Reputacja: 1 xeper ma wspaniałą reputacjęxeper ma wspaniałą reputacjęxeper ma wspaniałą reputacjęxeper ma wspaniałą reputacjęxeper ma wspaniałą reputacjęxeper ma wspaniałą reputacjęxeper ma wspaniałą reputacjęxeper ma wspaniałą reputacjęxeper ma wspaniałą reputacjęxeper ma wspaniałą reputacjęxeper ma wspaniałą reputację
22 Sigmarzeit 2513, rano

Lothar z rana, po śniadaniu, na które składały się kiełbaski, jajka i fasolka, poszedł spotkać się z kupcami. Najpierw odwiedził Siegfrieda Schongera, z którym wcześniej zawarł transakcję na drewno. Okazało się, że nie dalej jak godzinę temu przystąpiono do wyładunku desek. Jednak kupiec miał też niezbyt dobrą informację. Dumna Syrenka została uszkodzona w przystani na skutek złej pogody.
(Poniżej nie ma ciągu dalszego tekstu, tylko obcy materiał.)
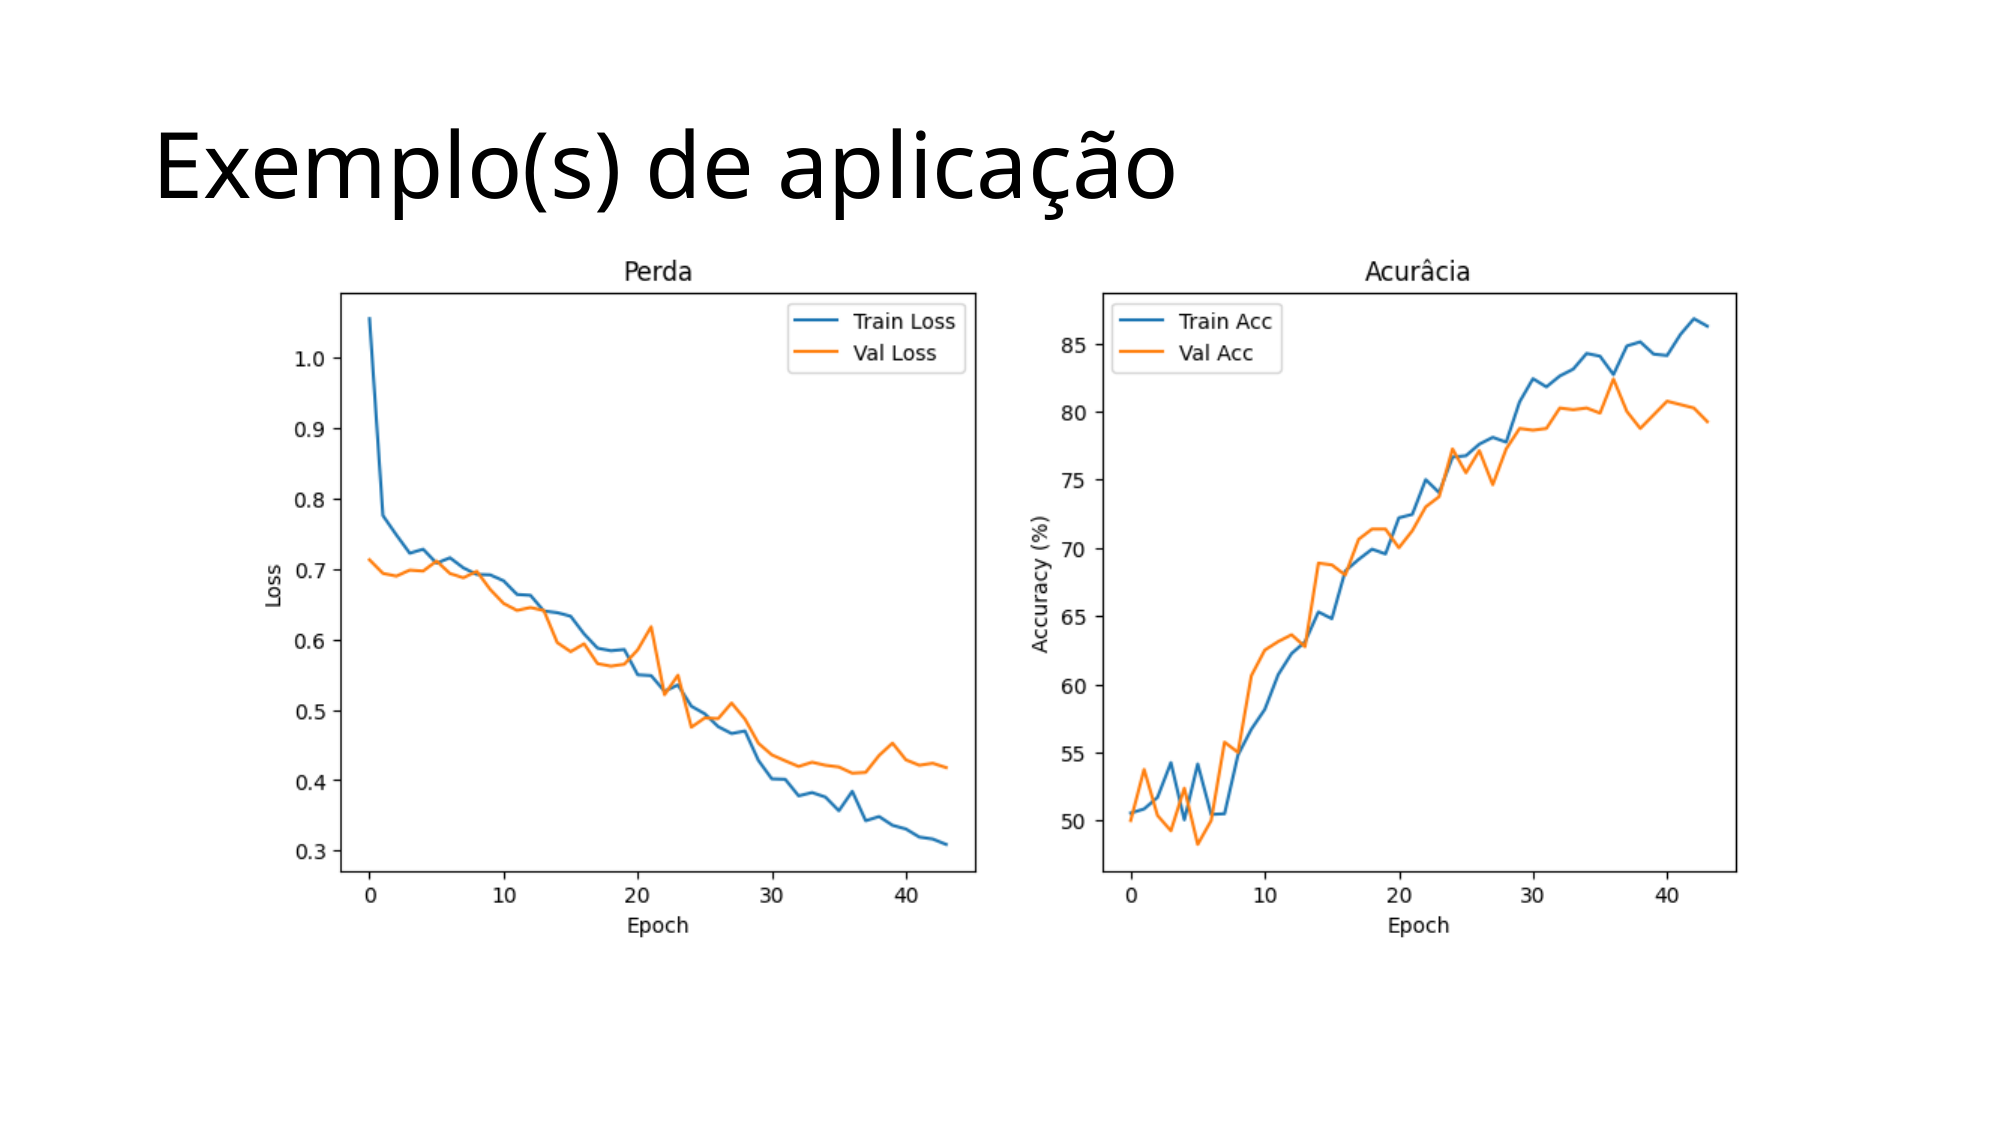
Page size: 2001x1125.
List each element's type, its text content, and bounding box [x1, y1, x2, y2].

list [249, 245, 1751, 951]
title Exemplo(s) de aplicação [137, 59, 1863, 278]
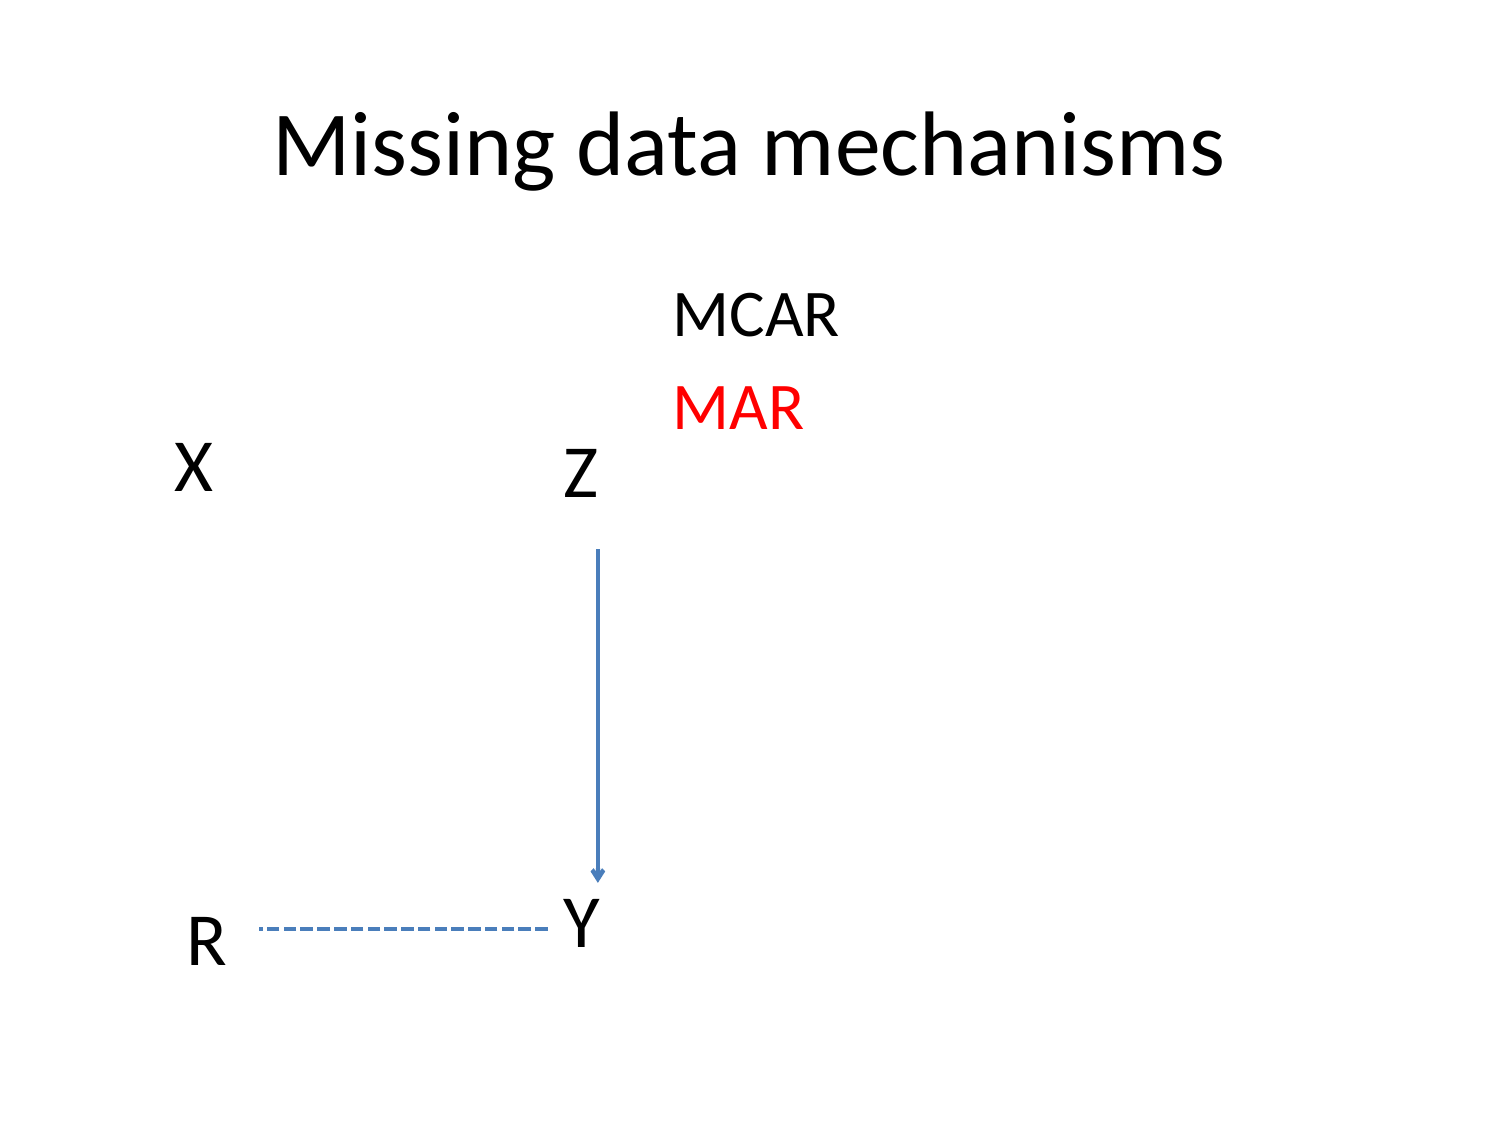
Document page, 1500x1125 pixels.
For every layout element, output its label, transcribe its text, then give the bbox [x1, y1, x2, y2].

title Missing data mechanisms [75, 45, 1425, 233]
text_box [159, 408, 940, 1024]
list MCAR MAR [657, 262, 1425, 1005]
Oczywiście magistrat był gotów ponieść koszty naprawy, którą wyceniono na trzydzieści dwie złote korony, ale ponoć miała ona potrwać do następnego dnia.

Wypytywanie wprost i zawoalowane podchody czynione przez von Essinga, a mające na celu wyciągnięcie informacji o wymuszeniach, niestety nie zdały się na nic. Szlachcic był człowiekiem z zewnątrz, nieznanym nikomu, a przez to nie obdarzonym zaufaniem. Można z nim było robić interesy, ale zwierzać się ze swoich problemów już nie.


Tymczasem Berni poszedł do balwierza, od którego, już odmieniony udał się na posterunek straży. Wszedł do budynku, z którego wciąż smętnie zwieszała się mokra flaga. Tuż za progiem, w korytarzu znajdowała się długa, pociemniała od starości, drewniana lada. Siedział za nią ponury osobnik, który metodycznie obgryzał kawałek kurczaka. Podniósł wzrok na Bernhardta, zlustrował go, po czym wrócił do pochłaniania drobiu.

- Z jaką sprawą? - zapytał w końcu, po dłuższej chwili jaką zajęło mu uporanie się z jedzeniem.